I finished reading "The Lover" by Marguerite Duras this week. The most classic line in this book is the opening paragraph:

You were young then, everyone said you were beautiful. Now, I am here to tell you that for me, you are more beautiful now than when you were young. That is because you are a young woman, and compared to your appearance back then, I love your current ravaged face more.

Even before I read this book, the deep and passionate love that transcends time and space in this passage had fascinated me for a long time. Although I have let go of many attachments now and can accept the coming and going of people in the world, I still cherish the beauty of "reuniting with important people in the end". I mean, truly reuniting, without the need for further interaction. For me, this ending is enough to redeem all the struggles and pain that came before.

One of the biggest feelings after reading this book is that literary works are really difficult to understand.
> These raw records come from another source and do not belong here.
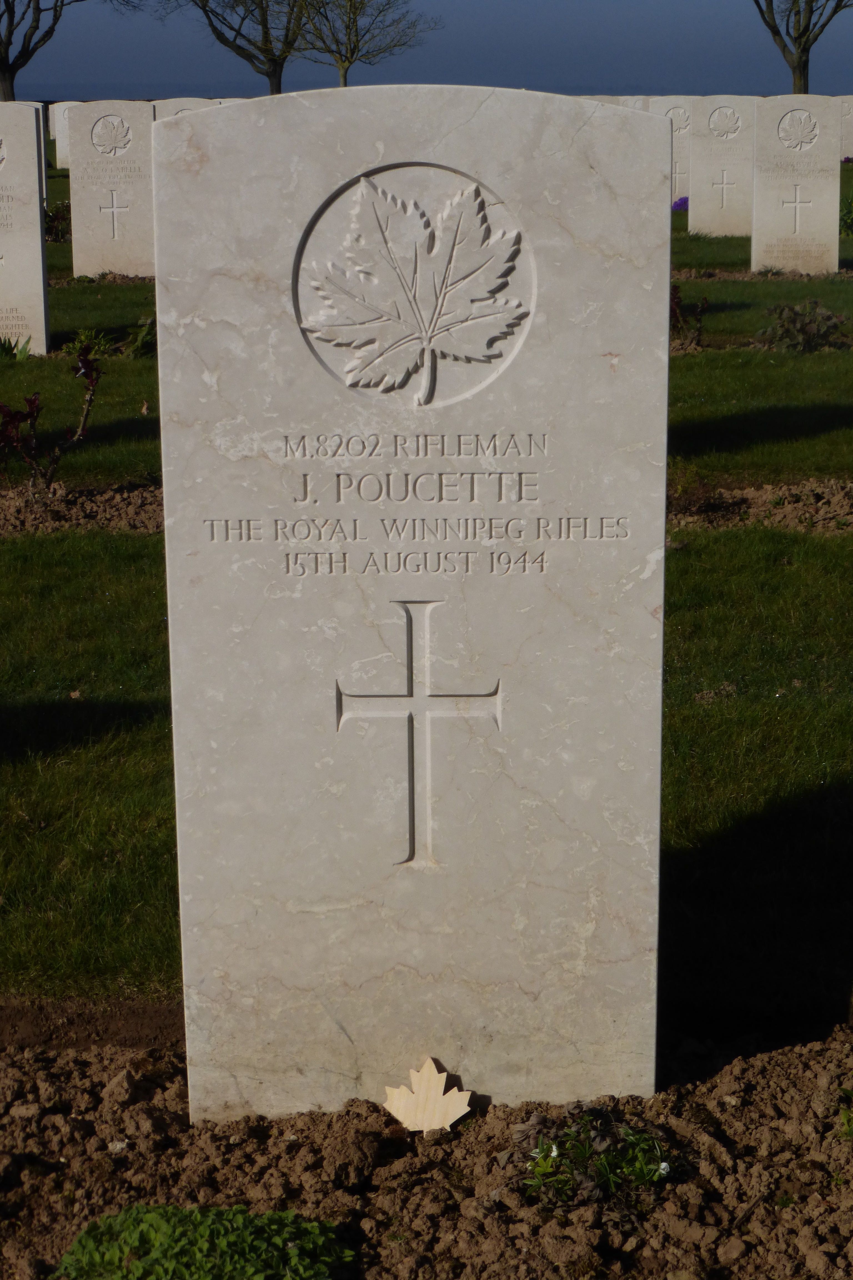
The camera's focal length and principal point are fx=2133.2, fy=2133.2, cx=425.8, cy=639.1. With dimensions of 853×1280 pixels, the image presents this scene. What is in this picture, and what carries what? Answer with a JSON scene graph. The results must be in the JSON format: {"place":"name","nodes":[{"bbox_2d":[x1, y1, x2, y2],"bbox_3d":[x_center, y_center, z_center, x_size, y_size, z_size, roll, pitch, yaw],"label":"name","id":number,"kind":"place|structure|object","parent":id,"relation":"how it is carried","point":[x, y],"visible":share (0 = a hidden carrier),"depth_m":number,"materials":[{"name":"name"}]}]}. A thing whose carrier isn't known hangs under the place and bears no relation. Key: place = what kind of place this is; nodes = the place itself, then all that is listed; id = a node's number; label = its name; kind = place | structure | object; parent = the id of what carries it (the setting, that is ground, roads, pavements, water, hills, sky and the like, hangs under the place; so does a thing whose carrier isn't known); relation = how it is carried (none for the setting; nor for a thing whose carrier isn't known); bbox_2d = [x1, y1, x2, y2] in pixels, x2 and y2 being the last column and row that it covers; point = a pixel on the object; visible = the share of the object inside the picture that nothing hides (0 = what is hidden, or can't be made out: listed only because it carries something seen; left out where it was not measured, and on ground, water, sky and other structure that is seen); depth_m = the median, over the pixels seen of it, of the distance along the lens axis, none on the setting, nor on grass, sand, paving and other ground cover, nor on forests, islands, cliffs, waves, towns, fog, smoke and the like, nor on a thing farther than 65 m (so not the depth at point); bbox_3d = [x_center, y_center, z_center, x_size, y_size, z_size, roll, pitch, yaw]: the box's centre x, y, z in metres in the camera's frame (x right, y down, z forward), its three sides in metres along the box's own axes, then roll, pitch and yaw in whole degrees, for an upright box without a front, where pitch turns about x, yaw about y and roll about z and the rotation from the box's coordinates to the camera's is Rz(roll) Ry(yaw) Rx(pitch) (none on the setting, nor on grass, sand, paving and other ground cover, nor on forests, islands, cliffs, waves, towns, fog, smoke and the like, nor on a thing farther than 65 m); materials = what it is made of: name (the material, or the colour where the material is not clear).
{"place":"outdoors","nodes":[
{"label":"outdoors","id":0,"kind":"place"},
{"bbox_2d":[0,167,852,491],"label":"lawn","id":1,"kind":"structure","parent":0,"point":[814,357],"materials":[{"name":"green plant"}]},
{"bbox_2d":[0,333,33,359],"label":"plant","id":2,"kind":"object","parent":1,"relation":"on","point":[23,354],"visible":0.87,"depth_m":12.59,"materials":[{"name":"green plant"}]},
{"bbox_2d":[0,104,49,355],"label":"gravestone","id":3,"kind":"object","parent":1,"relation":"on","point":[38,241],"visible":0.99,"depth_m":12.78,"materials":[{"name":"white stone"}]},
{"bbox_2d":[44,201,71,242],"bbox_3d":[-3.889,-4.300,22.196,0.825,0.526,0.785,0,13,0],"label":"shrub","id":4,"kind":"object","parent":1,"relation":"on","point":[55,219],"visible":0.47,"depth_m":22.14,"materials":[{"name":"plant"}]},
{"bbox_2d":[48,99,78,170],"bbox_3d":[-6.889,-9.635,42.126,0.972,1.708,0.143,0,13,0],"label":"gravestone","id":5,"kind":"object","parent":1,"relation":"on","point":[60,156],"visible":0.5,"depth_m":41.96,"materials":[{"name":"white stone"}]},
{"bbox_2d":[64,327,113,360],"bbox_3d":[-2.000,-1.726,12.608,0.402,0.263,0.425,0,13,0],"label":"green plant","id":6,"kind":"object","parent":1,"relation":"on","point":[83,336],"visible":0.61,"depth_m":12.59,"materials":[{"name":"green plant"}]},
{"bbox_2d":[66,100,156,280],"bbox_3d":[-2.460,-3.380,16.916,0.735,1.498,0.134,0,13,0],"label":"gravestone","id":7,"kind":"object","parent":1,"relation":"on","point":[83,166],"visible":0.94,"depth_m":16.82,"materials":[{"name":"stone"}]},
{"bbox_2d":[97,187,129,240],"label":"cross","id":8,"kind":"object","parent":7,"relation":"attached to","point":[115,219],"visible":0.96,"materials":[{"name":"beige stone"}]},
{"bbox_2d":[119,315,156,357],"bbox_3d":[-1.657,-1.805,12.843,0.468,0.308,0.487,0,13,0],"label":"plant","id":9,"kind":"object","parent":1,"relation":"on","point":[138,346],"visible":0.62,"depth_m":12.80,"materials":[{"name":"green plant"}]},
{"bbox_2d":[648,97,694,202],"bbox_3d":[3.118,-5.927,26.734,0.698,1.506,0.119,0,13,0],"label":"gravestone","id":10,"kind":"object","parent":1,"relation":"on","point":[685,144],"visible":0.53,"depth_m":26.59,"materials":[{"name":"stone"}]},
{"bbox_2d":[671,195,689,211],"bbox_3d":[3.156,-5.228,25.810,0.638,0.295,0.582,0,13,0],"label":"purple flower","id":11,"kind":"object","parent":1,"relation":"on","point":[685,201],"visible":0.5,"depth_m":25.73,"materials":[{"name":"purple plant"}]},
{"bbox_2d":[669,281,710,350],"bbox_3d":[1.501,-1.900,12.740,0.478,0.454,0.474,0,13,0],"label":"shrub","id":12,"kind":"object","parent":1,"relation":"on","point":[702,306],"visible":0.65,"depth_m":12.71,"materials":[{"name":"plant"}]},
{"bbox_2d":[687,97,755,239],"bbox_3d":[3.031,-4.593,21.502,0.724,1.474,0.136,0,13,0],"label":"gravestone","id":13,"kind":"object","parent":1,"relation":"on","point":[700,199],"visible":0.93,"depth_m":21.41,"materials":[{"name":"stone"}]},
{"bbox_2d":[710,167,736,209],"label":"cross","id":14,"kind":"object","parent":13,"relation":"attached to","point":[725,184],"visible":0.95,"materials":[{"name":"beige stone"}]},
{"bbox_2d":[671,266,852,281],"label":"soil strip","id":15,"kind":"object","parent":1,"relation":"on","point":[750,276],"visible":0.42,"depth_m":17.39,"materials":[{"name":"brown soil"}]},
{"bbox_2d":[751,96,841,275],"bbox_3d":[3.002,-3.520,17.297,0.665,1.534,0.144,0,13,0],"label":"gravestone","id":16,"kind":"object","parent":1,"relation":"on","point":[755,244],"visible":0.98,"depth_m":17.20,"materials":[{"name":"stone"}]},
{"bbox_2d":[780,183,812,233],"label":"cross","id":17,"kind":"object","parent":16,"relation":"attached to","point":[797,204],"visible":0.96,"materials":[{"name":"beige stone"}]},
{"bbox_2d":[758,298,850,352],"bbox_3d":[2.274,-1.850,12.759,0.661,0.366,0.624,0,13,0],"label":"shrub","id":18,"kind":"object","parent":1,"relation":"on","point":[804,326],"visible":0.94,"depth_m":12.70,"materials":[{"name":"plant"}]},
{"bbox_2d":[839,194,852,236],"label":"shrub","id":19,"kind":"object","parent":1,"relation":"on","point":[852,221],"visible":0.76,"depth_m":22.72,"materials":[{"name":"green plant"}]},
{"bbox_2d":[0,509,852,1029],"label":"lawn","id":20,"kind":"structure","parent":0,"point":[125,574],"materials":[{"name":"green plant"}]},
{"bbox_2d":[0,0,852,97],"label":"sky","id":21,"kind":"structure","parent":0,"point":[623,74],"materials":[{"name":"blue"}]},
{"label":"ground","id":22,"kind":"structure","parent":0},
{"bbox_2d":[0,0,84,100],"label":"tree","id":23,"kind":"object","parent":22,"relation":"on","point":[3,63],"visible":1,"depth_m":49.38,"materials":[{"name":"brown plant"}]},
{"bbox_2d":[150,97,219,122],"bbox_3d":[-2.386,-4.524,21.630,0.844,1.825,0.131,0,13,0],"label":"gravestone","id":24,"kind":"object","parent":22,"relation":"on","point":[182,109],"visible":0.15,"depth_m":21.40,"materials":[{"name":"grey stone"}]},
{"bbox_2d":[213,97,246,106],"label":"gravestone","id":25,"kind":"object","parent":22,"relation":"on","point":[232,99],"visible":0.11,"depth_m":26.13,"materials":[{"name":"white stone"}]},
{"bbox_2d":[143,0,317,92],"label":"tree","id":26,"kind":"object","parent":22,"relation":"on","point":[205,11],"visible":0.99,"depth_m":55.19,"materials":[{"name":"plant"}]},
{"bbox_2d":[289,0,438,87],"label":"tree","id":27,"kind":"object","parent":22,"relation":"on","point":[342,61],"visible":0.97,"depth_m":57.49,"materials":[{"name":"plant"}]},
{"bbox_2d":[0,1011,852,1279],"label":"soil bed","id":28,"kind":"object","parent":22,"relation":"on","point":[55,1090],"visible":0.76,"depth_m":3.19,"materials":[{"name":"brown soil"}]},
{"bbox_2d":[53,1203,349,1279],"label":"green plant","id":29,"kind":"object","parent":28,"relation":"in","point":[138,1263],"visible":0.99,"depth_m":2.79,"materials":[{"name":"green plant"}]},
{"bbox_2d":[154,81,668,1132],"bbox_3d":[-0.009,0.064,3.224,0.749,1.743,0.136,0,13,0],"label":"gravestone","id":30,"kind":"object","parent":28,"relation":"in","point":[177,757],"visible":0.97,"depth_m":3.13,"materials":[{"name":"stone"}]},
{"bbox_2d":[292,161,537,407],"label":"carved maple leaf emblem","id":31,"kind":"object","parent":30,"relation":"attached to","point":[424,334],"visible":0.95,"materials":[{"name":"beige stone"}]},
{"bbox_2d":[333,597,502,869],"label":"cross","id":32,"kind":"object","parent":30,"relation":"attached to","point":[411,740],"visible":0.95,"depth_m":3.22,"materials":[{"name":"beige stone"}]},
{"bbox_2d":[382,1056,472,1133],"bbox_3d":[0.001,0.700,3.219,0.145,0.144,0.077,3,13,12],"label":"wooden ornament","id":33,"kind":"object","parent":28,"relation":"in","point":[441,1095],"visible":0.99,"depth_m":3.20,"materials":[{"name":"beige wood"}]},
{"bbox_2d":[513,1106,672,1208],"bbox_3d":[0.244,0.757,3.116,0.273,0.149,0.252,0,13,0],"label":"green plant","id":34,"kind":"object","parent":28,"relation":"in","point":[643,1175],"visible":0.9,"depth_m":3.09,"materials":[{"name":"green plant"}]},
{"bbox_2d":[838,1085,852,1138],"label":"green plant","id":35,"kind":"object","parent":28,"relation":"in","point":[844,1118],"visible":0.99,"depth_m":3.25,"materials":[{"name":"green plant"}]},
{"bbox_2d":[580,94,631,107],"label":"gravestone","id":36,"kind":"object","parent":22,"relation":"on","point":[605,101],"visible":0.13,"depth_m":31.54,"materials":[{"name":"stone"}]},
{"bbox_2d":[611,94,651,112],"bbox_3d":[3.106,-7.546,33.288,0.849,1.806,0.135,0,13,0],"label":"gravestone","id":37,"kind":"object","parent":22,"relation":"on","point":[638,106],"visible":0.18,"depth_m":33.06,"materials":[{"name":"stone"}]},
{"bbox_2d":[665,477,852,532],"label":"soil bed","id":38,"kind":"object","parent":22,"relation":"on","point":[735,507],"visible":0.52,"depth_m":8.40,"materials":[{"name":"brown soil"}]},
{"bbox_2d":[0,343,103,488],"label":"shrub","id":39,"kind":"object","parent":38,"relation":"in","point":[33,414],"visible":0.97,"depth_m":8.53,"materials":[{"name":"plant"}]},
{"bbox_2d":[752,0,852,93],"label":"tree","id":40,"kind":"object","parent":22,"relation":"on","point":[799,63],"visible":0.99,"depth_m":48.46,"materials":[{"name":"plant"}]},
{"bbox_2d":[838,96,852,160],"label":"gravestone","id":41,"kind":"object","parent":22,"relation":"on","point":[852,136],"visible":0.72,"depth_m":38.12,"materials":[{"name":"stone"}]}
]}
There are many subtle emotions, and I can feel the beautiful rhythm of the words and vaguely sense the emotions behind the words, but I am far from being able to perceive the different emotional dimensions behind the metaphors and images, and grasp the direction of the story. I think the writing style of this book, whether it's the jumps in time and space or the transformation of the characters, is too abrupt and greatly increases the difficulty of reading.

In addition, xLog has launched creator incentives recently. In order to receive timely notifications of whether I have received tips from others or new comments, and to better track the new works of bloggers I like, I created a small tool called xToti - a Telegram bot that allows custom message notifications and sends messages to my Telegram channel. It is currently a preliminary version for personal use, and there are a series of planned updates, including the ability to directly reply to messages in the Telegram channel across platforms on Crossbell.